_What you have to do_
How many lines in the entries below contain the string "genus"? Case matters, and the reply should be the number alone.

=== Task data ===

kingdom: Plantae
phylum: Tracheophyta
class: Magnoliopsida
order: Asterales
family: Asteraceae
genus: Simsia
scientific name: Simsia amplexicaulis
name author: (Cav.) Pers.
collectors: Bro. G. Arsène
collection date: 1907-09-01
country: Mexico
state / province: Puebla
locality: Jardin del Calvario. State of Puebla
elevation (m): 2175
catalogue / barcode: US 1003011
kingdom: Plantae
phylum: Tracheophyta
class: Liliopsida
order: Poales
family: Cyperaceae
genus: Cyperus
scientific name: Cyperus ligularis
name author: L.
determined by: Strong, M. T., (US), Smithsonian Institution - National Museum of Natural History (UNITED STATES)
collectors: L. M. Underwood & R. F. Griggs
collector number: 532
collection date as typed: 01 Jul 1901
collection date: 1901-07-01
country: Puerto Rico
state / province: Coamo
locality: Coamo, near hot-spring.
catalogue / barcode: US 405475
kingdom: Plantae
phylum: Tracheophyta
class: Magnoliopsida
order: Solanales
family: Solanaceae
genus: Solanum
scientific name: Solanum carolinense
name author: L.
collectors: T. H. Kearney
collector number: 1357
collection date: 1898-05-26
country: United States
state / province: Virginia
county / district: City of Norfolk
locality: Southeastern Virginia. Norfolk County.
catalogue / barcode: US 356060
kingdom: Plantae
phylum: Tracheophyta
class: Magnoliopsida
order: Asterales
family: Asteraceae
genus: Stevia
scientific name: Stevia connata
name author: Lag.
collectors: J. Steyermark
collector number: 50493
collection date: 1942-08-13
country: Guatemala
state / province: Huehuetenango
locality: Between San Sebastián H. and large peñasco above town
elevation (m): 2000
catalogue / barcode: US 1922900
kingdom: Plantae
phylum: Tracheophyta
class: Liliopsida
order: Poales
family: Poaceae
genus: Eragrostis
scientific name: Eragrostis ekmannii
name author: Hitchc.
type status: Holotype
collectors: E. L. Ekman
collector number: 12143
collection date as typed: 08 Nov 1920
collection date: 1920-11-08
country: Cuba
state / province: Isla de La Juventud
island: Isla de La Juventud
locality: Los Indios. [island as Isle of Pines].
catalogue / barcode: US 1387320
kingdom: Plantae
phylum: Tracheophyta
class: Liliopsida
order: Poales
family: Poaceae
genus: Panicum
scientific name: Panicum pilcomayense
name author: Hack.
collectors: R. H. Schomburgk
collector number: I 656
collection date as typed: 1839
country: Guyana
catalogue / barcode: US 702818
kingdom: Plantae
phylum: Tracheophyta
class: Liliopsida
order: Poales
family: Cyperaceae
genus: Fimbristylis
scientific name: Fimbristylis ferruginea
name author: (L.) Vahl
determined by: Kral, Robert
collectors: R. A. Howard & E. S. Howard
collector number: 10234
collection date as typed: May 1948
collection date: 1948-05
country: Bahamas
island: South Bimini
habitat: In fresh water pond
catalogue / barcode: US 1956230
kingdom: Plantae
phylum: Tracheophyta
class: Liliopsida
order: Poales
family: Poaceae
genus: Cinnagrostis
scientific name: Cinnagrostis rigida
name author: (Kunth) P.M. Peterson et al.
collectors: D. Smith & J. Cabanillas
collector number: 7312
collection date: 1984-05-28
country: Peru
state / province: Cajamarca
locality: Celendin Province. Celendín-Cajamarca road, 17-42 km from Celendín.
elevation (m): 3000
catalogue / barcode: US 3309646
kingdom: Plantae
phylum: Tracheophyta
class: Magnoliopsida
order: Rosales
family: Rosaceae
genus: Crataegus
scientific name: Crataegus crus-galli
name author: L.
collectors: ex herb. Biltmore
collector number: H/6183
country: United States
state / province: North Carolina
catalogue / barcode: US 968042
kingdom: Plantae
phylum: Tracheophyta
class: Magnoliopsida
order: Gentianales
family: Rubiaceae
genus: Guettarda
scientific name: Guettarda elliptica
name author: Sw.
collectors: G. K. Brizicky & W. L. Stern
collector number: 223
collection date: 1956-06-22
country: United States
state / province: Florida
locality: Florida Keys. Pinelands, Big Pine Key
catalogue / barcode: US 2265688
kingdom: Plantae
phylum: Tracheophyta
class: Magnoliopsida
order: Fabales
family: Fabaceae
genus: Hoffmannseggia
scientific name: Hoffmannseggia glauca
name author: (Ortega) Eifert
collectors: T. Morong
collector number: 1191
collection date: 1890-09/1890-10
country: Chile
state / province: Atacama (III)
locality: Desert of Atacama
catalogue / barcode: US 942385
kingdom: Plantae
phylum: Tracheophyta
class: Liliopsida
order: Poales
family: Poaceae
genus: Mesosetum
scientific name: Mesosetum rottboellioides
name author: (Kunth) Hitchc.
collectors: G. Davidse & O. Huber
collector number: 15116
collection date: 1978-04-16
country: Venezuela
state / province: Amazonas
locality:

===

_The response_
12